_文書の抜粋_
ストックオプションは、現在さまざまな企業で導入されている制度です。とりわけ、スタートアップ、ベンチャー企業でストックオプションを付与し制度化している例が多いです。では、なぜストックオプションの導入事例が増えているのでしょうか。
ストックオプションを導入すると、さまざまなメリットを享受できます。導入する企業側はもちろん、ストックオプションを受け取る従業員側にもメリットがあります。この機会にストックオプションのメリットを知り、ストックオプションを有効的に活用しましょう。
ストックオプションについて知識を深めることで自身のキャリアプランに役立てられます。一方、経営者が仕組みを理解することで人材採用に役立てられます。
ストックオプションとは
最初にストックオプションについて最低限知っておくべき内容をお伝えします。
①ストックオプションの仕組み
ストックオプションは、あらかじめ設定された権利行使価格で、自社の株式を購入できる権利です。権利行使価格を株価が上回れば、差額分の利益を獲得可能です。仮に株価が権利行使価格を下回っても、権利行使しなければ損失を被りません。
この仕組みから、従業員のインセンティブを高める目的で使われます。株価を上げるために(利益を得るために)、ストックオプションを所持する従業員は精一杯仕事に取り組みます。その結果株価は上昇し、会社全体として業績向上が期待できます。
つまりストックオプションは、従業員と企業の双方にとってメリットをもたらす制度です。これまで多くの企業で、ストックオプションが導入されています。iPhoneで有名なアップル社を始めとして、世界各地で有効的に活用されています。
②ストックオプションの種類
ストックオプションは大きく分けて、2種類存在します。ここでは、ストックオプションの種類をそれぞれご紹介します。
無償ストックオプション
無償ストックオプションとは、権利を貰う際に費用を要しないストックオプションです。前述の通りストックオプションは、従業員のインセンティブを高める目的で導入されます。
よって、基本的には、無償ストックオプションの形で付与されます。ただし、無償ストックオプション導入の際には、税制面に注意しなくてはいけません。無償ストックオプションには、税制適格と税制非適格の種類があります。
両者の違いは課税のタイミングにあります。税制適格ストックオプションでは、株式の売却時にのみ税金が生じます。
一方で税制非適格の場合、株式売却時に加えて、権利の行使時点でも課税されます。権利行使時点の株価と権利行使価格の差額に対して、累進課税によって課税されます。

_提供資料_
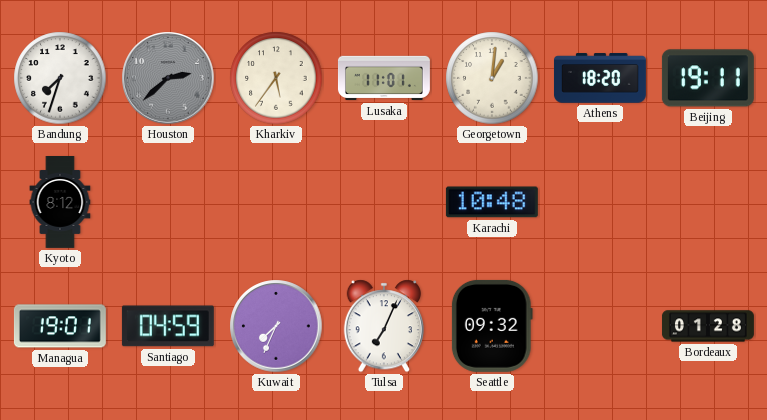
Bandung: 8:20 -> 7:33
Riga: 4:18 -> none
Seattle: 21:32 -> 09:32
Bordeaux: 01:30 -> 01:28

_課題_
(A) ストックオプションの文章から、「ストックオプションは、現在さ」で始まり「種類をそれぞれご紹介します。」で終わる部分を一字一句そのまま書き出してください。
(B) ストックオプションの文章によると、税制適格ストックオプションで税金が生じるのはいつか。
ストックオプションの文章だけを根拠にすること。

_解答一覧_
(A)
ストックオプションは、現在さまざまな企業で導入されている制度です。とりわけ、スタートアップ、ベンチャー企業でストックオプションを付与し制度化している例が多いです。では、なぜストックオプションの導入事例が増えているのでしょうか。
ストックオプションを導入すると、さまざまなメリットを享受できます。導入する企業側はもちろん、ストックオプションを受け取る従業員側にもメリットがあります。この機会にストックオプションのメリットを知り、ストックオプションを有効的に活用しましょう。
ストックオプションについて知識を深めることで自身のキャリアプランに役立てられます。一方、経営者が仕組みを理解することで人材採用に役立てられます。
ストックオプションとは
最初にストックオプションについて最低限知っておくべき内容をお伝えします。
①ストックオプションの仕組み
ストックオプションは、あらかじめ設定された権利行使価格で、自社の株式を購入できる権利です。権利行使価格を株価が上回れば、差額分の利益を獲得可能です。仮に株価が権利行使価格を下回っても、権利行使しなければ損失を被りません。
この仕組みから、従業員のインセンティブを高める目的で使われます。株価を上げるために(利益を得るために)、ストックオプションを所持する従業員は精一杯仕事に取り組みます。その結果株価は上昇し、会社全体として業績向上が期待できます。
つまりストックオプションは、従業員と企業の双方にとってメリットをもたらす制度です。これまで多くの企業で、ストックオプションが導入されています。iPhoneで有名なアップル社を始めとして、世界各地で有効的に活用されています。
②ストックオプションの種類
ストックオプションは大きく分けて、2種類存在します。ここでは、ストックオプションの種類をそれぞれご紹介します。

(B) 株式の売却時にのみ生じる。